It was never the intention of devolution to devolve power to the Scottish Parliament, only to see it accumulate powers upwards.  I’ve got no idea what that actually means, but let’s have a conversation about it anyway. 

Oh, wait a minute, someone’s just whispered in my ear that it’s about “empowering communities”.  We’re going to give Aberdeen City Council the legal right to plant a custard pie in Alex Salmond’s face every time he shows up within a 40-mile radius.  In fact, we’ll make it mandatory, so they can’t wimp out of it.  That’s what re-invigorating local democracy is all about.

I’d like to thank the Commission for letting me know what’s in the report, and I’m sure it’ll stand me in good stead for the TV interviews later.   Thanks in advance to the Labour Party for your forthcoming endorsement of the report at the Perth Conference.  You are going to approve it, aren’t you?


Scotland to be given additional things to pay for, using pretty well the same amount of money as before.  Or maybe less, if electoral pressures force us to bin the Barnett Formula altogether.  The Scottish Government shouldn’t whinge, though, because we’ll compensate by giving it powers to increase income tax to ruinous levels. 

Other tax receipts, including those from the second great oil boom, to continue to flow to Westminster, where they will be pooled and shared among selected millionaires.

BBC3 to be replaced by a “Let’s Laugh At Scotland” channel, featuring Andrew Neil and a constant flow of uninformed celebrities.  Pointless to be moved to the new channel, and broadcast live from Holyrood.

Scottish Labour to criticise the Scottish Government for all of this at every turn, while continuing to promote candidates so useless they’re in no danger of accidentally getting into office.

→ EXERCISE DATA:
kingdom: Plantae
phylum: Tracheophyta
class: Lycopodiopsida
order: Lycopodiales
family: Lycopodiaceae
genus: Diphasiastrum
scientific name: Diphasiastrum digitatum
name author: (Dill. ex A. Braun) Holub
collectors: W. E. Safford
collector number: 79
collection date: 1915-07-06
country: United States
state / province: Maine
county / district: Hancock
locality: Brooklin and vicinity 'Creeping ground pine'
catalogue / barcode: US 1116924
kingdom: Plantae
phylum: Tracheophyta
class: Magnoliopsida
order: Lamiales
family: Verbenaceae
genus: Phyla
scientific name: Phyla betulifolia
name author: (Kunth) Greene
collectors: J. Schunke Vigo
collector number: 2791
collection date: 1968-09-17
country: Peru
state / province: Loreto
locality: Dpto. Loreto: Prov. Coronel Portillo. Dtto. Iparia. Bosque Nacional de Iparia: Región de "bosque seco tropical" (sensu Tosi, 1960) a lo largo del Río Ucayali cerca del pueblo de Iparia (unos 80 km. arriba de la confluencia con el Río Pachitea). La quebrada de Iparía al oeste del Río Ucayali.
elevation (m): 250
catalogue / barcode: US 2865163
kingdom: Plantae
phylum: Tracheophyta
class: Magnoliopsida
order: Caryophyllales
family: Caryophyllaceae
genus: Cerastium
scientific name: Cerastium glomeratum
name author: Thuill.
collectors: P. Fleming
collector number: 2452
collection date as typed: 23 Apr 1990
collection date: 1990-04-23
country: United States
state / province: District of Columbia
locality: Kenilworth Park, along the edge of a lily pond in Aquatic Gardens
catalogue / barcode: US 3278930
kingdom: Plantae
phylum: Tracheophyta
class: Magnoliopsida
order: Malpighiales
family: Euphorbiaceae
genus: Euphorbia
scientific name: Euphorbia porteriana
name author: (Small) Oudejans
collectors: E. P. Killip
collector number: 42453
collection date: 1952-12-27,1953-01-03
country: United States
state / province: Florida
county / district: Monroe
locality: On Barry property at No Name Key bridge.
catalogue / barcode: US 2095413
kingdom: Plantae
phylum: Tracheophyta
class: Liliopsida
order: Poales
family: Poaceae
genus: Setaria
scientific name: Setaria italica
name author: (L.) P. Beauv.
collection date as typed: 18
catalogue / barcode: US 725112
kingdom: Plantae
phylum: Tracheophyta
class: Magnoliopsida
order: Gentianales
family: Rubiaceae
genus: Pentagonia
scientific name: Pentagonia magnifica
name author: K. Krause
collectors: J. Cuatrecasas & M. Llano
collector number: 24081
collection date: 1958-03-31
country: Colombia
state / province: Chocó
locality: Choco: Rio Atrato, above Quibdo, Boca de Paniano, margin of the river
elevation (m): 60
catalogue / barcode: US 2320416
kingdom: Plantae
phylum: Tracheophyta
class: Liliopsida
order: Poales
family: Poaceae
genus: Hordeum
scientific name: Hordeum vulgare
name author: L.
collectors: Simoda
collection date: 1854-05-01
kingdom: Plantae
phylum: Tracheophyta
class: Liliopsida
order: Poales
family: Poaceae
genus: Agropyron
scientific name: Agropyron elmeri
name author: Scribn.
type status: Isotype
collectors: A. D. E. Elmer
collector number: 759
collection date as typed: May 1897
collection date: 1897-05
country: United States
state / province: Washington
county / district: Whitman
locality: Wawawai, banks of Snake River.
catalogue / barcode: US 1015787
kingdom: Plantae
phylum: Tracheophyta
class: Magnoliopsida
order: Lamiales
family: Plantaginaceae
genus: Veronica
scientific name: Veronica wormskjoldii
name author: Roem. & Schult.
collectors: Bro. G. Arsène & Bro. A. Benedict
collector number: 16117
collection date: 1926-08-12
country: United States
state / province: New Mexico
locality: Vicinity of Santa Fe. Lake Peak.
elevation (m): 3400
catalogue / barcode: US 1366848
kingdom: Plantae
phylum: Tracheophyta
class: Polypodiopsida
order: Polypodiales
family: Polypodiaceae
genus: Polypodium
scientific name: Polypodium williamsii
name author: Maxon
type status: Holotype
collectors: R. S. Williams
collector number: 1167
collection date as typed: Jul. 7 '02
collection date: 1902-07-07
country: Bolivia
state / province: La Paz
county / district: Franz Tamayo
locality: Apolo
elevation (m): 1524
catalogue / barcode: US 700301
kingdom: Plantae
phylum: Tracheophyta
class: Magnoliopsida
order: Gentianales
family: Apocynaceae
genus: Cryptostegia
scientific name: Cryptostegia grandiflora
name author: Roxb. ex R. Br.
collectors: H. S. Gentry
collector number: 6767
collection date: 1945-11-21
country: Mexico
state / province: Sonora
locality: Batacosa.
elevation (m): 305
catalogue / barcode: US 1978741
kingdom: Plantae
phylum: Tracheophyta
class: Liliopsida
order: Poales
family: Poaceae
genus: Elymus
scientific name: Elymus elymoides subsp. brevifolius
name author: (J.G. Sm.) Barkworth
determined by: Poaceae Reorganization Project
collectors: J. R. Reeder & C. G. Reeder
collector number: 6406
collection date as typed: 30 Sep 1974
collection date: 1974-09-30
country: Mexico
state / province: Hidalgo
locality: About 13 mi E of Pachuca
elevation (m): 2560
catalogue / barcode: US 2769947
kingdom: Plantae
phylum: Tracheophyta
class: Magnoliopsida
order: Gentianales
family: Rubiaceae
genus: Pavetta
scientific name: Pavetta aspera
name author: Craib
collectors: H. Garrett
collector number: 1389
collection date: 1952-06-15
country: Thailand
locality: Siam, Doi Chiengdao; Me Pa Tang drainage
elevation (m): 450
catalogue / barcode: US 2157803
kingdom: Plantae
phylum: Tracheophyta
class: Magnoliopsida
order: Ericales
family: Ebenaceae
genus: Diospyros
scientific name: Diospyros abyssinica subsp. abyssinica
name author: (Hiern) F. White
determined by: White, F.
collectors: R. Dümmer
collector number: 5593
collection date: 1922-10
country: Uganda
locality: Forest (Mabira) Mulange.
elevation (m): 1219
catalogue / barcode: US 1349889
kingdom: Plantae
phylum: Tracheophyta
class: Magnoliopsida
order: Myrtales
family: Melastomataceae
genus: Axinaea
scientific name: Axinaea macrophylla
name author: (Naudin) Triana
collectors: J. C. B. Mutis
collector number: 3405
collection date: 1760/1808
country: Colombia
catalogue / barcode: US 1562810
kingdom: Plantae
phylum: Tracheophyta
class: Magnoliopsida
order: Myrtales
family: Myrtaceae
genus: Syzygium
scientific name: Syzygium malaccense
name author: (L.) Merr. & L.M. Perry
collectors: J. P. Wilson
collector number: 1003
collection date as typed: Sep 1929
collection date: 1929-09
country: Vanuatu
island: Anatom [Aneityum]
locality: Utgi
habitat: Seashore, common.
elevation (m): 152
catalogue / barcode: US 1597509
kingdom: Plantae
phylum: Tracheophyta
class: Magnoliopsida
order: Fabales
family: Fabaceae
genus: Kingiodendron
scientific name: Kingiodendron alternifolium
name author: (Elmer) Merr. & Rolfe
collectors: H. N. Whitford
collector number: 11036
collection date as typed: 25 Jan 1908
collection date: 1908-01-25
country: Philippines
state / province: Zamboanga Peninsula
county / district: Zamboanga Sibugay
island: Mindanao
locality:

→ ACTIONS TO TAKE:
A. In one to three sentences, explain why the devolution text says the Scottish Government shouldn't whinge about being given additional things to pay for.
B. Reproduce the devolution text word for word, from "Other tax receipts, including" up to and including "among selected millionaires.".

→ SOLUTIONS TO THE PROBLEMS:
A. The text says the Scottish Government shouldn't whinge because it will be compensated with powers to increase income tax to ruinous levels.

B.
Other tax receipts, including those from the second great oil boom, to continue to flow to Westminster, where they will be pooled and shared among selected millionaires.